[[ Entries provided, beginning ]]

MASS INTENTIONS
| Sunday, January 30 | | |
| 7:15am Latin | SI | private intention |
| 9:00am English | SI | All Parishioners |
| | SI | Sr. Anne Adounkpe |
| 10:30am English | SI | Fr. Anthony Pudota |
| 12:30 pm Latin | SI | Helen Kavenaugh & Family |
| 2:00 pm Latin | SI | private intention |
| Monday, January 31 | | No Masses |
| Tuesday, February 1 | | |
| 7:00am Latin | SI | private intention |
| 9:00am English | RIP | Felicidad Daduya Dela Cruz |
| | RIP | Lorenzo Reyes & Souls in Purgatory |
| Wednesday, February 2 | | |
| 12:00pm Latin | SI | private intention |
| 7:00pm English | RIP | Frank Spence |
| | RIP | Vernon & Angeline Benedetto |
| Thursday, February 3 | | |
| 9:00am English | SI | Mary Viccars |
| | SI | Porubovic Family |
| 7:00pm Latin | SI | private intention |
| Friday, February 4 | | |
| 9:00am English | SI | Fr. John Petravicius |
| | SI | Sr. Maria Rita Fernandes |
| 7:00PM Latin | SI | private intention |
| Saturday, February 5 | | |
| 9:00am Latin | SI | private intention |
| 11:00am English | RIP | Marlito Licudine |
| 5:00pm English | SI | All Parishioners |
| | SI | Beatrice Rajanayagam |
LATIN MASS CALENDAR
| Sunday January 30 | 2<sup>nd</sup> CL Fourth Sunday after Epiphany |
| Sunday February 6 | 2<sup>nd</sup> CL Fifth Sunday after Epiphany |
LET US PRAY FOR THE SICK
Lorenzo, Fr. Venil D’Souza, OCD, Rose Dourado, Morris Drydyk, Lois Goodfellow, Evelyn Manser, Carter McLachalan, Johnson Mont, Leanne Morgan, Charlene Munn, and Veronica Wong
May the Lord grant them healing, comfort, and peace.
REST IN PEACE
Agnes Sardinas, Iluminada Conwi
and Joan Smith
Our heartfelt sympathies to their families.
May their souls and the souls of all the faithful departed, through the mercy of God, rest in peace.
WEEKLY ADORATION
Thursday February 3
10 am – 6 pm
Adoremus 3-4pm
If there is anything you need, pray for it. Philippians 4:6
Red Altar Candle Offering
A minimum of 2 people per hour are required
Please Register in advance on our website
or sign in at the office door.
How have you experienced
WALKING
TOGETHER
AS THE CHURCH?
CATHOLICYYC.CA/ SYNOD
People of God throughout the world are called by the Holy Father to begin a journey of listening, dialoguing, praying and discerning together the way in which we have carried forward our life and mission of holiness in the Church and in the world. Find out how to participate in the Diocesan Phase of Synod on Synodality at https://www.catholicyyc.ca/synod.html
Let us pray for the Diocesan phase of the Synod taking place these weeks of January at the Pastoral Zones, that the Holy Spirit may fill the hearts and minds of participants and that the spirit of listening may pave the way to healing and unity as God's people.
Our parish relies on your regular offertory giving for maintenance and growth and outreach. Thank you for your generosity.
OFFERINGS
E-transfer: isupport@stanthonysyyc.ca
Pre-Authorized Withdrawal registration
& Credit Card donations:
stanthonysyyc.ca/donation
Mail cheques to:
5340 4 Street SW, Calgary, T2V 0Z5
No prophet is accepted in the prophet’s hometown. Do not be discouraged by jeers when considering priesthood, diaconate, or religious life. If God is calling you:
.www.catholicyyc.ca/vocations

[[ Entries provided, end ]]

Work task:
If a line in the entries above has the word "Sunday", copy it.

Exercise answer:
| Sunday, January 30 | | |
| Sunday January 30 | 2<sup>nd</sup> CL Fourth Sunday after Epiphany |
| Sunday February 6 | 2<sup>nd</sup> CL Fifth Sunday after Epiphany |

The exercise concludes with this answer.